# [Task objective]
Please show each line of the material below that contains the string "View". Case counts.

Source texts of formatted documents
::::::::::

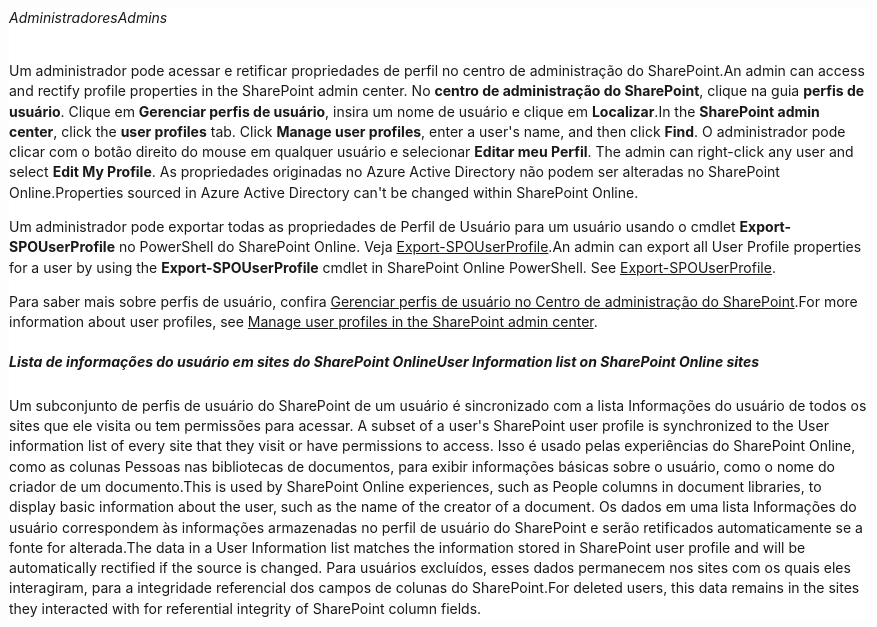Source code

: ###### <a name="admins"></a><span data-ttu-id="4fd70-416">Administradores</span><span class="sxs-lookup"><span data-stu-id="4fd70-416">Admins</span></span>

<span data-ttu-id="4fd70-417">Um administrador pode acessar e retificar propriedades de perfil no centro de administração do SharePoint.</span><span class="sxs-lookup"><span data-stu-id="4fd70-417">An admin can access and rectify profile properties in the SharePoint admin center.</span></span> <span data-ttu-id="4fd70-418">No **centro de administração do SharePoint**, clique na guia **perfis de usuário**. Clique em **Gerenciar perfis de usuário**, insira um nome de usuário e clique em **Localizar**.</span><span class="sxs-lookup"><span data-stu-id="4fd70-418">In the **SharePoint admin center**, click the **user profiles** tab. Click **Manage user profiles**, enter a user's name, and then click **Find**.</span></span> <span data-ttu-id="4fd70-419">O administrador pode clicar com o botão direito do mouse em qualquer usuário e selecionar **Editar meu Perfil**. </span><span class="sxs-lookup"><span data-stu-id="4fd70-419">The admin can right-click any user and select **Edit My Profile**.</span></span> <span data-ttu-id="4fd70-420">As propriedades originadas no Azure Active Directory não podem ser alteradas no SharePoint Online.</span><span class="sxs-lookup"><span data-stu-id="4fd70-420">Properties sourced in Azure Active Directory can't be changed within SharePoint Online.</span></span>

<span data-ttu-id="4fd70-p155">Um administrador pode exportar todas as propriedades de Perfil de Usuário para um usuário usando o cmdlet **Export-SPOUserProfile** no PowerShell do SharePoint Online. Veja [Export-SPOUserProfile](https://docs.microsoft.com/powershell/module/sharepoint-online/export-spouserprofile).</span><span class="sxs-lookup"><span data-stu-id="4fd70-p155">An admin can export all User Profile properties for a user by using the **Export-SPOUserProfile** cmdlet in SharePoint Online PowerShell. See  [Export-SPOUserProfile](https://docs.microsoft.com/powershell/module/sharepoint-online/export-spouserprofile).</span></span>

<span data-ttu-id="4fd70-423">Para saber mais sobre perfis de usuário, confira [Gerenciar perfis de usuário no Centro de administração do SharePoint](https://docs.microsoft.com/sharepoint/manage-user-profiles).</span><span class="sxs-lookup"><span data-stu-id="4fd70-423">For more information about user profiles, see [Manage user profiles in the SharePoint admin center](https://docs.microsoft.com/sharepoint/manage-user-profiles).</span></span>

##### <a name="user-information-list-on-sharepoint-online-sites"></a><span data-ttu-id="4fd70-424">Lista de informações do usuário em sites do SharePoint Online</span><span class="sxs-lookup"><span data-stu-id="4fd70-424">User Information list on SharePoint Online sites</span></span>

<span data-ttu-id="4fd70-425">Um subconjunto de perfis de usuário do SharePoint de um usuário é sincronizado com a lista Informações do usuário de todos os sites que ele visita ou tem permissões para acessar. </span><span class="sxs-lookup"><span data-stu-id="4fd70-425">A subset of a user's SharePoint user profile is synchronized to the User information list of every site that they visit or have permissions to access.</span></span> <span data-ttu-id="4fd70-426">Isso é usado pelas experiências do SharePoint Online, como as colunas Pessoas nas bibliotecas de documentos, para exibir informações básicas sobre o usuário, como o nome do criador de um documento.</span><span class="sxs-lookup"><span data-stu-id="4fd70-426">This is used by SharePoint Online experiences, such as People columns in document libraries, to display basic information about the user, such as the name of the creator of a document.</span></span> <span data-ttu-id="4fd70-427">Os dados em uma lista Informações do usuário correspondem às informações armazenadas no perfil de usuário do SharePoint e serão retificados automaticamente se a fonte for alterada.</span><span class="sxs-lookup"><span data-stu-id="4fd70-427">The data in a User Information list matches the information stored in SharePoint user profile and will be automatically rectified if the source is changed.</span></span> <span data-ttu-id="4fd70-428">Para usuários excluídos, esses dados permanecem nos sites com os quais eles interagiram, para a integridade referencial dos campos de colunas do SharePoint.</span><span class="sxs-lookup"><span data-stu-id="4fd70-428">For deleted users, this data remains in the sites they interacted with for referential integrity of SharePoint column fields.</span></span> 
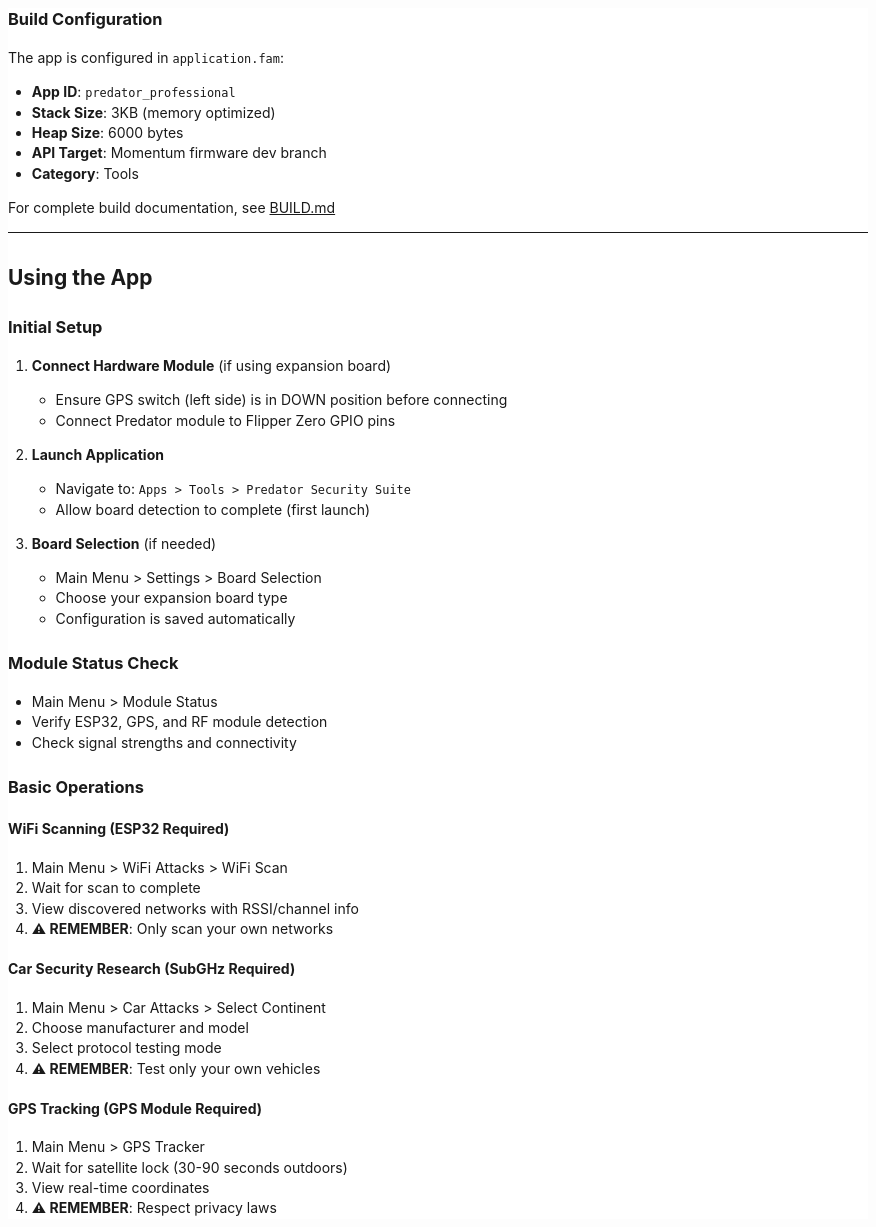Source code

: ### Build Configuration

The app is configured in `application.fam`:
- **App ID**: `predator_professional`
- **Stack Size**: 3KB (memory optimized)
- **Heap Size**: 6000 bytes
- **API Target**: Momentum firmware dev branch
- **Category**: Tools

For complete build documentation, see [BUILD.md](BUILD.md)

---

## Using the App

### Initial Setup

1. **Connect Hardware Module** (if using expansion board)
   - Ensure GPS switch (left side) is in DOWN position before connecting
   - Connect Predator module to Flipper Zero GPIO pins

2. **Launch Application**
   - Navigate to: `Apps > Tools > Predator Security Suite`
   - Allow board detection to complete (first launch)

3. **Board Selection** (if needed)
   - Main Menu > Settings > Board Selection
   - Choose your expansion board type
   - Configuration is saved automatically

### Module Status Check

- Main Menu > Module Status
- Verify ESP32, GPS, and RF module detection
- Check signal strengths and connectivity

### Basic Operations

#### WiFi Scanning (ESP32 Required)
1. Main Menu > WiFi Attacks > WiFi Scan
2. Wait for scan to complete
3. View discovered networks with RSSI/channel info
4. **⚠️ REMEMBER**: Only scan your own networks

#### Car Security Research (SubGHz Required)
1. Main Menu > Car Attacks > Select Continent
2. Choose manufacturer and model
3. Select protocol testing mode
4. **⚠️ REMEMBER**: Test only your own vehicles

#### GPS Tracking (GPS Module Required)
1. Main Menu > GPS Tracker
2. Wait for satellite lock (30-90 seconds outdoors)
3. View real-time coordinates
4. **⚠️ REMEMBER**: Respect privacy laws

::::::::::

# [Exercise result]
3. View discovered networks with RSSI/channel info
3. View real-time coordinates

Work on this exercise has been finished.